Partial traces of the old Roman road that led from Trier to Mainz can still be found in the surrounding woods. According to legend, the Schinderhannes Cave can also be found near the “Berrja Wacken”, a set of crags in the surrounding woods.

== Politics ==

=== Municipal council ===
The council is made up of 6 council members, who were elected by majority vote at the municipal election held on 7 June 2009, and the honorary mayor as chairman.

=== Coat of arms ===
The German blazon, as rendered in the approval document from the Regierungsbezirk administration of 14 December 1973, reads: Schild von Rot über Silber in erniedrigter Winkelteilung zum Schildfuß geteilt, oben in Rot eine silberne Eiche begleitet rechts unten von zwei goldenen Pflugmessern, links unten von einem goldenen Gemärke in G-Form.

The municipality’s arms might in English heraldic language be described thus: Gules an oak argent, in base dexter a pair of ploughshares palewise addorsed Or and in base sinister a stylized G, and a base per chevron reversed of the second.
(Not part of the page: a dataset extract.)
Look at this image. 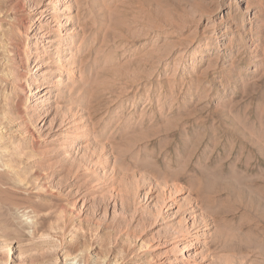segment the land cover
<instances>
[{"label":"rangeland","instance_id":"1","mask_svg":"<svg viewBox=\"0 0 264 264\" xmlns=\"http://www.w3.org/2000/svg\"><path fill=\"white\" fill-rule=\"evenodd\" d=\"M37 2L0 0V264H167L189 214L187 264H264V0H64L35 77Z\"/></svg>","mask_w":264,"mask_h":264},{"label":"bare ground","instance_id":"2","mask_svg":"<svg viewBox=\"0 0 264 264\" xmlns=\"http://www.w3.org/2000/svg\"><path fill=\"white\" fill-rule=\"evenodd\" d=\"M64 0H38V2H37V4H35V6L34 7H36V12H35V14L32 16V17H29L28 18V21L27 20H25V21H27L25 24L27 25L26 27H27V30H30V28L32 27V25H35L37 28H35L36 29V31H35V33L31 36V37H29V39H28V41L26 42L27 44V46H28V48H29V50H33V51H35V50H37V51H35V52H33V54H35V56H33V59H35V61L33 62L34 64H35V77H36V75H40L42 72H46V71H43L44 70V67L47 65V64H44L43 62L41 63H38V60H39V58L40 57H47L46 56V50H44L45 48H43V46L46 44V48H49L50 50H54L55 51V49H56V45L58 44V43H60V41H61V30H59V32H54V29H53V27L55 26V25H57V22H65L64 24H62V25H66L68 22H69V17H67L66 15L65 16H63V19L62 20H58L59 19V17H58V15L59 14H57L56 13V7H58L57 8V11H60V10H62L61 12L62 13H65V9H62L61 7H63V5H62V3H64L63 2ZM33 2V1H32ZM32 6V5H31ZM61 6V7H60ZM53 7L55 8V10L53 9ZM60 7V8H59ZM247 8H248V6H247ZM60 16V15H59ZM58 18V19H57ZM62 27V26H61ZM70 34H72V33H70ZM70 34H67V35H70ZM50 35H53V36H51V37H49ZM74 39V38H73ZM44 41H46V43H43ZM73 41V40H72ZM62 42V41H61ZM39 48V49H38ZM55 48V49H54ZM72 48V47H71ZM49 50V51H50ZM25 51V50H24ZM59 51V50H58ZM16 52V51H15ZM60 52V51H59ZM24 53H26V52H24ZM70 53V52H69ZM72 53V52H71ZM27 54V53H26ZM27 56H30V58H32L31 57V54L29 53V55H27ZM26 56V57H27ZM18 57H20V56H18ZM25 57V56H24ZM25 57V58H26ZM53 58V57H52ZM55 58V57H54ZM29 60V59H28ZM73 58H72V56H71V54H69V56H67L66 58H64V59H61V58H58V60L57 61H55V62H49L50 64L49 65H51V67H53V68H51V70L48 72L49 74L48 75H50V76H52L51 78H53L54 79V77L56 76V75H60L61 74V72H62V68H65V67H68V66H70L71 65V63L73 62ZM24 61H26V60H24V58L22 57L21 58V62L20 63H24ZM29 62H31V60L29 61ZM29 64V63H28ZM72 64H74V63H72ZM15 67H17L16 65H14ZM18 70V69H17ZM60 70H61V72H60ZM16 71V70H15ZM34 72V71H33ZM72 72V71H71ZM19 71H18V75H19ZM43 74H45V73H43ZM17 75V74H16ZM42 75V74H41ZM22 76V75H21ZM46 76V75H45ZM15 78V77H14ZM17 78V77H16ZM18 80V79H17ZM46 81V80H45ZM60 81V80H59ZM32 82V81H31ZM47 83H50L48 80H47V82H44V83H41V82H32L31 83V86H30V89H29V95H34V97H37V100L35 101V103L36 104H40L41 106H43L44 107V105H45V103H47L48 101H49V99H50V95H51V92H50V89H48L49 88V86L50 85H46ZM54 83V82H53ZM60 83H61V81H60ZM33 87H34V89H36V91L35 92H33L32 91V89H33ZM33 89V90H34ZM27 94V93H26ZM44 109V108H43ZM46 112V111H45ZM48 125V122L47 123H45V124H43L41 127H40V129H41V131H43V129H44V126L45 125ZM27 125V124H26ZM77 126V125H76ZM48 127H49V125H48ZM26 129V128H25ZM49 128H47V129H44V131H46V130H48ZM78 130V129H77ZM42 133H44V132H42ZM42 141V138H38V140H37V142H41ZM199 204H197L196 205V207L197 208H199V206H198ZM163 207L164 208H168V201L166 200V202H164V204H163ZM161 210H163V208H160ZM164 211V210H163ZM193 211V210H192ZM189 212V211H188ZM194 212V211H193ZM194 215V214H193ZM186 218L189 220V221H187V222H189V224H187V227H185L184 228V230H185V232H183V233H180L179 231H176V232H174V235H175V239L174 240H176V241H173V243L175 242V243H177L176 245H178V246H181V244H185V246L184 247H182L183 249H181L182 251H180V252H175V251H170V249L168 250V252L166 251L165 253H168V254H166V255H173V253L175 254V257L173 258V259H171L170 261H168V263L167 264H187L186 263V260L187 259H191V258H189V257H191V253H189V255H187V253L184 251V249H186L187 247H190L191 249H194V247H196V245L198 244L196 241H194V242H196L197 244H194V242H190L189 240H188V236H189V234L190 233H192L191 231L192 230H194L196 227H194V226H196L195 225V223H196V221H197V218H196V216L194 217V216H192V214H189V215H187L186 216ZM183 230V231H184ZM195 232H196V237H197V239H200V238H202V235H201V233H200V231H198V229H197V231L196 230H194ZM173 235V236H174ZM187 243H189L188 245H187ZM191 243V244H190ZM175 245V244H174ZM175 245V246H176ZM171 246V245H170ZM160 247V246H159ZM177 247V246H176ZM175 247V248H176ZM189 248V249H190ZM174 250V249H173ZM177 250H180V249H177ZM170 251V252H169ZM172 252V253H171ZM165 255V256H166ZM195 257V256H194ZM193 257V258H194Z\"/></svg>","mask_w":264,"mask_h":264}]
</instances>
The oak stands for forestry in Talling, as well as for the oaktree under monumental protection on Birkenallee. The stylized G stands for the traces of the former outlying centre of Gospert. The ploughshares symbolize agriculture, as does the base with the rather unusual line of partition.

== Culture and sightseeing ==

=== Clubs ===
There are two clubs in the municipality, the volunteer fire brigade and the Talling Table Tennis Club 1963.

A big volunteer youth association, known far and wide, is the Stelzclub. It is above all a social meeting point of male youth and tries to improve and maintain communal life through volunteer and spontaneous undertakings by these boys.